RIIO-ED2 (2023-2028) was when flexibility took centre stage. Ofgem created performance incentives linked to financial rewards. These encouraged system operators to consider flexibility to optimise the existing networks ahead of grid reinforcements.
In addition to implicitly encouraging the procurement of flexibility services through the TotEx model, Ofgem also explicitly mandated a flexibility-first approach through their Sector Specific Methodology Decision:
“Where flexibility services offer a more cost-effective solution to manage network constraints, DNOs are expected to procure these services.”
Flexibility savings
The impact of this framework? We previously shared how the savings that system operators see from using flexibility is about more than the cost savings from deferring grid upgrades; it is a long-term solution.
Over the next price control period – RIIO-ED2 – the six British DSOs will save £2.2 billion in total, according to our analysis. This includes:
- An estimated £310 million off the back of better-informed CapEx decisions thanks to improved network visibility through operating flexibility markets
- £607 million through flexibility procurement instead of grid buildout
- And a potential £1.2 billion saved thanks to flexibility markets enabling accelerated, smarter new connections.
According to Ofgem, following this trajectory, the DSOs’ investments in flexibility could save consumers £10 billion a year by 2050 and help cut Net Zero costs by up to £70 billion.
The future expense of the grid
That’s what it looks like in Britain. But how can this benefit grid systems elsewhere?

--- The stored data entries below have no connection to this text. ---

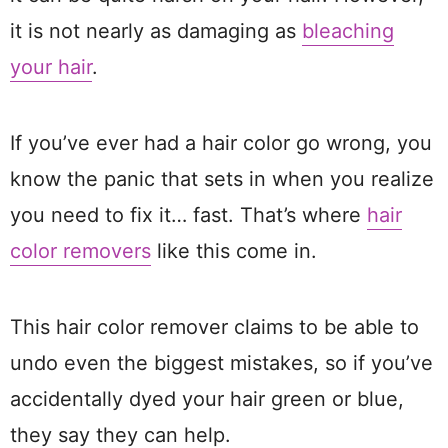
it is not nearly as damaging as
bleaching
your hair
.
If you’ve ever had a hair color go wrong, you
know the panic that sets in when you realize
you need to fix it… fast. That’s where
hair
color removers
like this come in.
This hair color remover claims to be able to
undo even the biggest mistakes, so if you’ve
accidentally dyed your hair green or blue,
they say they can help.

Think on where we’ll be in five years’ time, with the increasing demands on our electricity networks.
Some examples: EV connections are accelerating. The IEA says: “Every other car sold globally in 2035 is set to be electric based on today’s energy, climate and industrial policy settings.”
Electricity demand from data centres is projected to grow 160% by 2030, according to Goldman Sachs’ research.
Investing in all the necessary grid upgrades to support this growth in electricity demand, without introducing flexibility, will become increasingly expensive.
Electrification will require €67 billion a year grid investment from 2025 to 2050 in the EU, according to Eurelectric – and that’s on average.
Eurelectric’s data shows that investment would need to start this year at €36 billion, then double until 2040, and continue at 1.7 times today’s levels until 2050.
The future of price controls in Europe?
Regulators are likely to consider how system operators can make these critical grid upgrades in the most effective manner. That means allocating investment in the most economical way – especially when considering the impact of these investments on consumers.
Designing the right price control framework is how they may choose to do this.
There are of course other ways to mandate flexibility outside a TotEx price control model, such as Performance-Based Regulation or a Cost-Benefit Analysis Requirement.
Yet, this is one consideration for regulators as they look to develop and incentivise flexibility in power systems.
Regulators that recognise the merits of a TotEx approach may start thinking about how to maximise the system operators’ use of system flexibility imminently – so system operators would be wise to consider how to get started with flex.